ALLPCB
Overview
As circuit board designs and component packages shrink and OEMs demand higher-speed systems, electromagnetic compatibility (EMC) and related electromagnetic interference (EMI) have become major challenges for PCB layout and design engineers.
EMC is closely related to the generation, propagation, and reception of electromagnetic energy, and PCB designs aim to avoid EMC issues. Electromagnetic energy comes from multiple sources and mixes together, so designers must take care to ensure that different circuits, traces, vias, and PCB materials work together so signals remain compatible and do not interfere.
Grounding
One key method to reduce EMI is careful PCB ground plane design. The first step is to maximize ground area across the PCB, which helps reduce emissions, crosstalk, and noise. Special care is required when connecting each component to a ground point or ground plane; without proper connections, the neutralizing effect of a solid ground plane cannot be fully realized.
The length and integrity of the signal return path are also critical. The round-trip timing between a signal and its return must be consistent; otherwise antenna-like behavior can occur and radiated energy contributes to EMI. Traces carrying current to and from the source should be as short as possible. If the source path and return path lengths differ, ground bounce can occur and generate EMI.
Separate Analog and Digital Circuits
Because EMI sources differ, a good EMC design rule is to separate analog circuits from digital circuits. Analog circuits may carry higher currents and should be kept away from high-speed traces or switching signals. Where possible, provide grounded shielding for sensitive analog areas. On multilayer PCBs, route analog traces with a dedicated ground plane and route switching or high-speed traces with a separate ground plane so signals with different characteristics are physically isolated.
Sometimes a low-pass filter can remove high-frequency noise coupled from nearby traces. Filters suppress noise and help restore stable currents. It is important to separate the ground planes for analog and digital signals. Because analog and digital circuits have distinct characteristics, digital signals should reference a digital ground and analog signals should terminate at an analog ground.
Routing Angles
To reduce EMI, avoid routing traces, vias, and component pads that form 90-degree angles, because right angles can increase radiation. Capacitance increases at such corners and characteristic impedance can change, causing reflections that lead to EMI. To avoid right angles, route corners using at least two 45-degree segments.
Vias
Vias are required in nearly all PCB layouts to provide conductive connections between layers. Engineers must be careful because vias introduce inductance and capacitance. In some cases they also cause reflections, since a via changes the characteristic impedance of a trace.

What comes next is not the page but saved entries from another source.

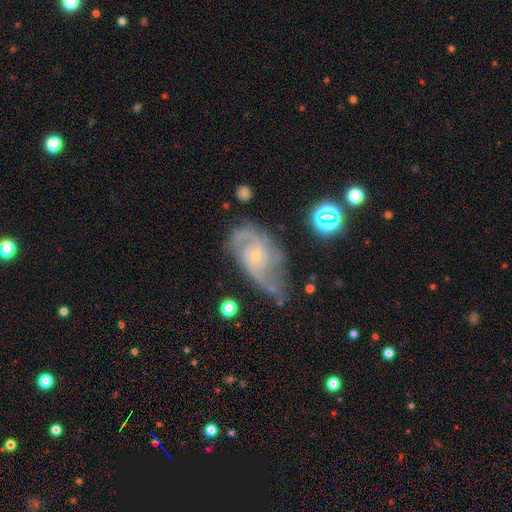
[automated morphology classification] type=featured or disk (86%); edge-on=no (97%); bar=no (62%); spiral arms=yes (96%); winding=medium (49%); arm count=2 (61%); bulge=small (77%); merging=none (53%).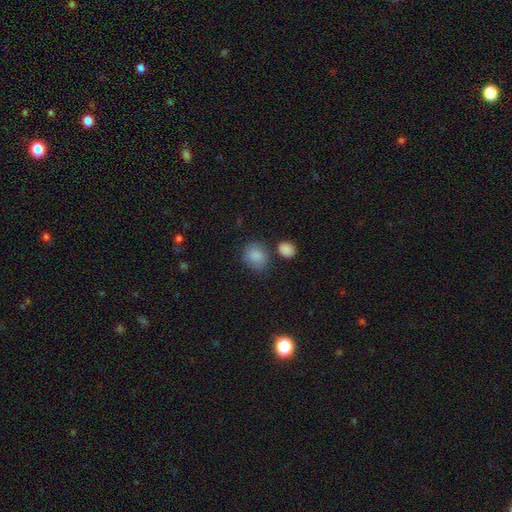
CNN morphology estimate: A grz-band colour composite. It shows a smooth galaxy with no disk features (84%) that is round (64%). Merging: none (64%).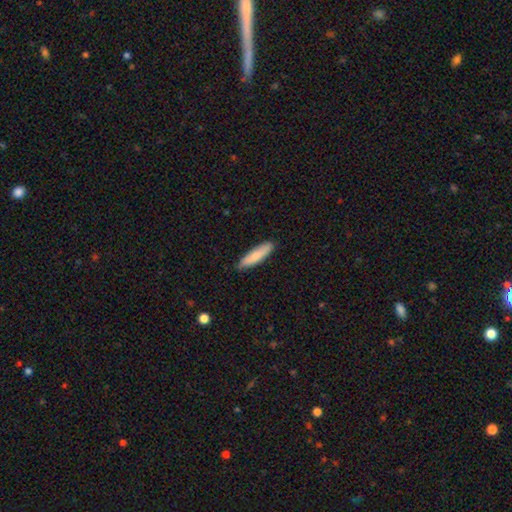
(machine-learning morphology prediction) Q: Smooth or featured?
A: smooth (80%); runner-up: featured or disk (15%)
Q: How rounded?
A: cigar-shaped (70%); runner-up: in between (28%)
Q: Merging?
A: none (87%); runner-up: minor disturbance (11%)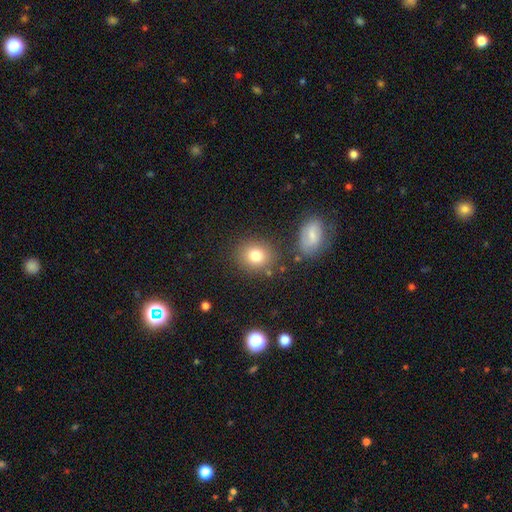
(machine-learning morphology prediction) Smooth or featured?
  - smooth: 81% *
  - star or artifact: 10%
  - featured or disk: 9%
How rounded?
  - round: 71% *
  - in between: 28%
  - cigar-shaped: 1%
Merging?
  - none: 79% *
  - minor disturbance: 11%
  - merger: 7%
  - major disturbance: 4%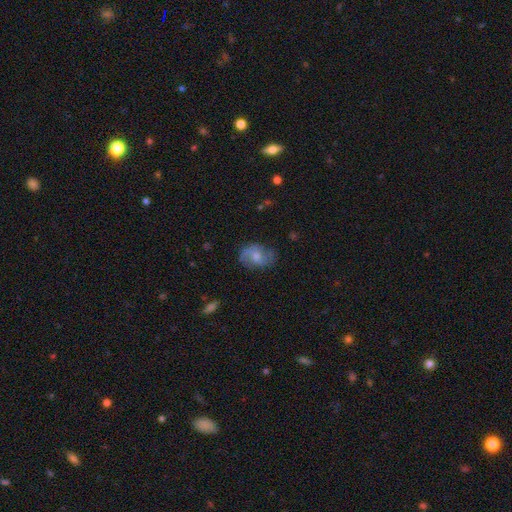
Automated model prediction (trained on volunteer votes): Q: Smooth or featured?
A: featured or disk (52%); runner-up: smooth (40%)
Q: Edge-on disk?
A: no (96%); runner-up: yes (4%)
Q: Merging?
A: none (65%); runner-up: minor disturbance (24%)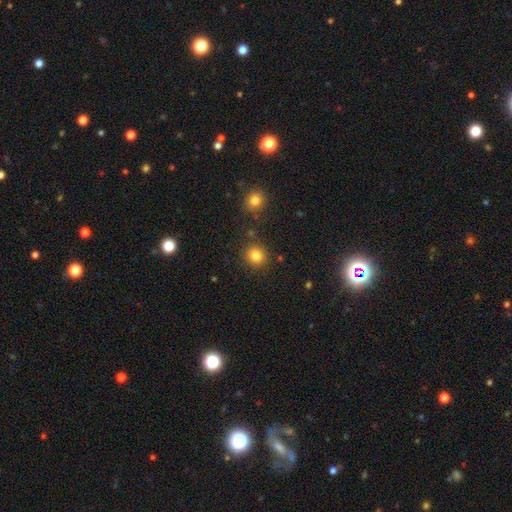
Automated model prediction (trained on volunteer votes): This is clearly a smooth galaxy (83%). How rounded: clearly round (89%). Merging: clearly none (86%).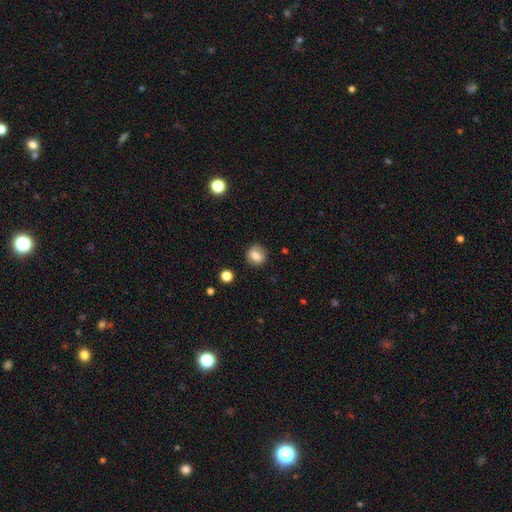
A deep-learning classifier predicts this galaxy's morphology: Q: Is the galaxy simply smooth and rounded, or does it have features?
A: smooth — 76%.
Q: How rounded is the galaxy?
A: round — 81%.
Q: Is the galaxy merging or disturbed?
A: none — 84%.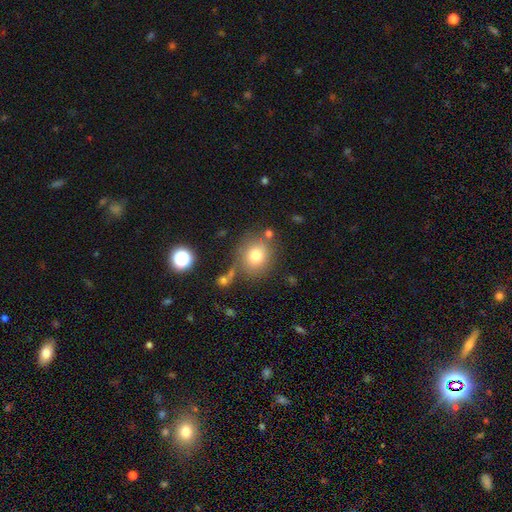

Also remember that vias increase trace length and require length matching. For differential pairs, avoid vias when possible. If vias cannot be avoided, use vias in both traces of the pair to compensate for delay in both the signal and return paths.
Shielding
Cables carrying digital and analog currents introduce parasitic capacitance and inductance, which can create many EMC issues. Using twisted-pair cable reduces coupling and cancels generated magnetic fields. For high-frequency signals, shielded cable is required; both ends of the shield should be grounded to mitigate EMI.
Physical shielding uses metal enclosures around all or part of a system to prevent EMI from entering PCB circuits. Such shielding acts like a grounded conductive container, reducing antenna loop size and absorbing EMI.